Photo by Maria Ramos

Dorothy Day in Kansas: An Impossible Unity

On September 20 and 21, 2018, Kansas CL communities along with the founder of the Well-Read-Mom teamed up with parishes to display an exhibit on Dorothy Day.
Liv Martin

A social activist, writer, mother, and co-founder of the Catholic Worker movement; Few Catholics in American history can compete with Dorothy Day’s impact on society and the Church.

On September 20 and 21, the Overland Park and Lawrence CL communities teamed up with local parishes and Marcie Stokman, founder of Well-Read Mom, in a gesture to witness to the wider community the impact Day continues to have on their lives.

She has become my mentor,” said Stokman in an introduction to the exhibit. “She has impacted my life for the way she loved literature, the way she faced her loneliness — which brought her to conversion — and the way she embraced motherhood."

“In the midst of paradox, Dorothy Day lived an impossible unity,” Stokman continued, “and at the root of that unity was a rock-solid faith in Christ and a complete seriousness about living the Gospel.”

Presented for the first time in January at the 2018 New York Encounter, the exhibit tells Day’s story through her own words and the witness of others.

Larry Bowers, who attends School of Community in Kansas City, Kansas, saw the exhibit in New York and was excited by the opportunity to bring it to the area.

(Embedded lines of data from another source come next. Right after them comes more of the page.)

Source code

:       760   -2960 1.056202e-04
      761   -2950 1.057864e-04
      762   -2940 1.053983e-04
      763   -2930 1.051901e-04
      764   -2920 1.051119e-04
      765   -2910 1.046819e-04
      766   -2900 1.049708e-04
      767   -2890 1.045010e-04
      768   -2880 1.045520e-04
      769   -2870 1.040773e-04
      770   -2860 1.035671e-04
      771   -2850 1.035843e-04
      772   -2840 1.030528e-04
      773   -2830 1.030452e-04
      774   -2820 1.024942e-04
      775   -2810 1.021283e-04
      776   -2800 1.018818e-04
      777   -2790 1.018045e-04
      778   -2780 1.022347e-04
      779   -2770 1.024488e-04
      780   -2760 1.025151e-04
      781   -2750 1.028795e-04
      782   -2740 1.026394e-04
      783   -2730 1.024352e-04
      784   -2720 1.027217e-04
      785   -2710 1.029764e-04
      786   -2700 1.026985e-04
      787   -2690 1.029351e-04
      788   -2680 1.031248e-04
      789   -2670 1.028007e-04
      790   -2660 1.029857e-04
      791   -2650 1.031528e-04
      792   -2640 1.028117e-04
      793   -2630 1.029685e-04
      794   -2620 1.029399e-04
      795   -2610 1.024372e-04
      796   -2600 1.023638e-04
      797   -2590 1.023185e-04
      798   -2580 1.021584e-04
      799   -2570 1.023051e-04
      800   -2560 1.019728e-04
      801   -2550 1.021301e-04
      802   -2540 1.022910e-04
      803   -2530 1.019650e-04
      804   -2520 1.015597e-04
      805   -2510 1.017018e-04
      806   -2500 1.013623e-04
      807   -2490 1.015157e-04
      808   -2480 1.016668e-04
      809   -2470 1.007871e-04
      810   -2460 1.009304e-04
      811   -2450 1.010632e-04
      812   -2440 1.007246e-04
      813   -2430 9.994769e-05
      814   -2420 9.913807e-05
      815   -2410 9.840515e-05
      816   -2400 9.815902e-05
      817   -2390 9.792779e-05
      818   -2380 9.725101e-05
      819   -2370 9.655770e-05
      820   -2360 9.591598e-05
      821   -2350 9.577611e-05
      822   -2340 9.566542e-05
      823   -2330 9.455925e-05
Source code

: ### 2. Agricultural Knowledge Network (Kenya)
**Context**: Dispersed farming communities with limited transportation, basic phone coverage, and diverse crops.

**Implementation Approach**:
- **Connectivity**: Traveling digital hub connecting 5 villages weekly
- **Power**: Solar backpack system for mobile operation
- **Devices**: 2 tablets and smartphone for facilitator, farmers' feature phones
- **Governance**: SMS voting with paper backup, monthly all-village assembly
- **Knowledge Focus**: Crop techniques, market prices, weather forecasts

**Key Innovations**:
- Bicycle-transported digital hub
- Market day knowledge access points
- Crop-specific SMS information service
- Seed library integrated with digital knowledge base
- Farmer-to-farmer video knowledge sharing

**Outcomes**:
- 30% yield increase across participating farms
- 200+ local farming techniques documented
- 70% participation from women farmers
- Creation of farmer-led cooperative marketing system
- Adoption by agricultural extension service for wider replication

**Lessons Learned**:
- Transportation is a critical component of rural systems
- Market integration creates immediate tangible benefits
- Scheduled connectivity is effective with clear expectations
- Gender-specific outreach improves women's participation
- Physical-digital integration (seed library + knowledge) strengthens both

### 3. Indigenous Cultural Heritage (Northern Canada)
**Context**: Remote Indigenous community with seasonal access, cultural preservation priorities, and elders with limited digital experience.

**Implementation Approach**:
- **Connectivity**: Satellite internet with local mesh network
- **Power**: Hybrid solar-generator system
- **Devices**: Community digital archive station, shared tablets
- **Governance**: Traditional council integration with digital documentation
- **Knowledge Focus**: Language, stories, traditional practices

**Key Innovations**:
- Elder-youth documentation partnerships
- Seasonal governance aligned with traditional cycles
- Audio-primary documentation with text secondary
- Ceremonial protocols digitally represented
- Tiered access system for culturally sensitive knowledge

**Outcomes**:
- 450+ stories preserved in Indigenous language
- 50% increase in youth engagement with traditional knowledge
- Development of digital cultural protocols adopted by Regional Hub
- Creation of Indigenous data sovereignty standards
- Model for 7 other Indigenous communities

“Today everything seems to be split into camps,” he said. “Rally cries seem to be projects rather than asking how do I live my relationship with Christ.”

Embodying seemingly paradoxical values, Day lived the reality of her times and culture with the authentic desire to see Christ present everywhere.

“Dorothy Day gives me hope that you can do that in the Church and do it without having to be ideologically political,” said Bowers. “You can live the tension of faith and humanity within the Church.

Reminded of a moment in Why the Church, Bowers pointed out that for Giussani it was clear that the human failures of the Church are not an obstacle to encountering Christ — a truth Day testified to by how she lived her life.

“We are the body of Christ,” said Stokman, “and the Church is hurting right now. So, it’s time to ask ourselves, do we run away? . . . Or do we resist and move into [it] and beg and ask for Dorothy Day’s intercession?”

Marina Carrizosa Ramos, the responsible of the Overland Park community, had the initial idea to bring the exhibit to Kansas.

“I saw Christ the whole way,” said Carrizosa Ramos “and in the process of preparing the exhibit my life was changed. [...] I learned about my dependence and who the other is for me.”

Members of the Kansas City, Overland Park, Lawrence, Kansas, and Maryville, Missouri, Schools of Community were invited to partake in the exhibit, sharing during the exhibit how they had been struck by certain paradoxes of Dorothy’s life.

“I was struck by the hunger that I saw in the people who came [to the exhibit],” said Bowers. “They were looking to Dorothy for something to explain their lives or something to explain our times.”

“Almost everybody who approached me said they had never seen something like this [exhibit] before,” said Carrizosa Ramos. “That struck me because it was obvious that what they were perceiving was a novelty — something new and different for them. [...] They were surprised by the fact that we did it as a community.”